Les pyréthrinoïdes commercialisés présentent des rapports d’isomères de différents composés. Par exemple, la cyperméthrine est formulée sous quatre formes différentes (alpha-, bêta-, thétaet zéta-cyperméthrine) en fonction du rapport entre les différents isomères et chacun de ces produits a des propriétés toxicologiques différentes (Tomlin, 1997). La production de pyréthrinoïdes avec des rapports isomériques différents est l’une des raisons de la grande variation des toxicités rapportées de ces composés (Yang et al., 2009).
Métabolisme des pyréthrinoïdes
Les données in vivo sur le métabolisme des composés des pyréthrinoïdes de type I et de type II chez l’humain reposent sur l’identification de métabolites des pyréthrinoïdes détectés dans l’urine et le sang et obtenus dans un petit nombre d’études menées dans des conditions contrôlées. En revanche, le métabolisme des pyréthrinoïdes a été largement étudié chez plusieurs animaux.

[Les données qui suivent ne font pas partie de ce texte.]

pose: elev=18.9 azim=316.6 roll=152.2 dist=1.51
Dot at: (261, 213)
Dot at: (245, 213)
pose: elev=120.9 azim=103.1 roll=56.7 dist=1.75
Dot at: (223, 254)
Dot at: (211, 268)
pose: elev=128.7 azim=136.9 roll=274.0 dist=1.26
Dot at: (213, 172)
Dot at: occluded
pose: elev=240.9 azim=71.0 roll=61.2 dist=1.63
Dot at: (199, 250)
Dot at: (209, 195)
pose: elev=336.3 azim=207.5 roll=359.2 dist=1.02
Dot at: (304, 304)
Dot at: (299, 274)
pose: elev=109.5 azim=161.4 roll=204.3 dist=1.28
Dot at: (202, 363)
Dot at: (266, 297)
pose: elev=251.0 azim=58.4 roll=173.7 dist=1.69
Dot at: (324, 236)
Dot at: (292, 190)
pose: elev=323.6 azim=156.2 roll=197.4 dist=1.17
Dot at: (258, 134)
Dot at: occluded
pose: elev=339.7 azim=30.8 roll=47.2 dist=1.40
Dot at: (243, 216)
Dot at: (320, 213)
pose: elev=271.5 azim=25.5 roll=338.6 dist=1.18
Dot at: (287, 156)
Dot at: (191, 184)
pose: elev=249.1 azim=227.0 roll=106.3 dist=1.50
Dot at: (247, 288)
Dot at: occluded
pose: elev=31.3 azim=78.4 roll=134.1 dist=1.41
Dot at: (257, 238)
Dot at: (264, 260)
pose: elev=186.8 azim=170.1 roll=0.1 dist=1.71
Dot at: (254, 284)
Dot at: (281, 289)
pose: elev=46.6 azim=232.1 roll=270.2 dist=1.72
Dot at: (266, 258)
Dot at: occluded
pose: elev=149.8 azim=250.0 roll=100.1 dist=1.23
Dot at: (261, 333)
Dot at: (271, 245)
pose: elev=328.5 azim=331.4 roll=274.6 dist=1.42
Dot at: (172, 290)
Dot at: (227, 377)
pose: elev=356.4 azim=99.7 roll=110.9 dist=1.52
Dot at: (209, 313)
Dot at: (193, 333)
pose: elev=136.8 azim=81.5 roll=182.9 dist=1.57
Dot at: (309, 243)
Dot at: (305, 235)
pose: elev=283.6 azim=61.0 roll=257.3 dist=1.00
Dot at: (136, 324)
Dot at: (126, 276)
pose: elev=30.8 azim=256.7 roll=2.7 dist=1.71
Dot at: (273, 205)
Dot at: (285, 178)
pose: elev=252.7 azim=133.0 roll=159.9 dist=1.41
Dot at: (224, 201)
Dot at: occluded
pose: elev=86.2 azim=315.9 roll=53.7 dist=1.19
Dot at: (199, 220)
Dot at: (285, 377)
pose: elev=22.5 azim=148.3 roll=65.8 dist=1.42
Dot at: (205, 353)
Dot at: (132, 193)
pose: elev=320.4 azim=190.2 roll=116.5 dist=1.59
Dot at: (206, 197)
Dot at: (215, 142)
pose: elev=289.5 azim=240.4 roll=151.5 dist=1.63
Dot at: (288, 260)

Chez les mammifères, tous les composés pyréthrinoïdes sont dégradés par des processus métaboliques similaires. Lors de l’administration de pyréthrinoïdes aux mammifères, la biotransformation se produit par hydrolyse de la liaison ester centrale, par des attaques oxydantes sur plusieurs sites et par des réactions de conjugaison produisant un ensemble complexe de métabolites hydrosolubles primaires et secondaires excrétés par voie urinaire et biliaire (Casida et al., 1983; Leng et al., 1999). Il est largement admis que le métabolisme entraîne la formation de composés qui ne présentent que peu ou pas de toxicité démontrable, bien que la formation d’intermédiaires réactifs ou toxiques ne puisse être exclue et que le clivage de la liaison ester entraîne une détoxification (Hutson, 1979). Pour les pyréthrinoïdes halogénés (de type II), le clivage hydrolytique rapide de la liaison ester est suivi d’une oxydation pour donner des dérivés d’acide carboxylique et des dérivés d’acide phénoxybenzoïque (Leng et al., 1997b, 1997a). Ces métabolites sont en général excrétés sous forme d’alcools, de phénols, d’acides carboxyliques et leurs conjugués glycine, sulfate, glucuronide ou glucoside (Aprea et al., 1997; Casida et al., 1983) .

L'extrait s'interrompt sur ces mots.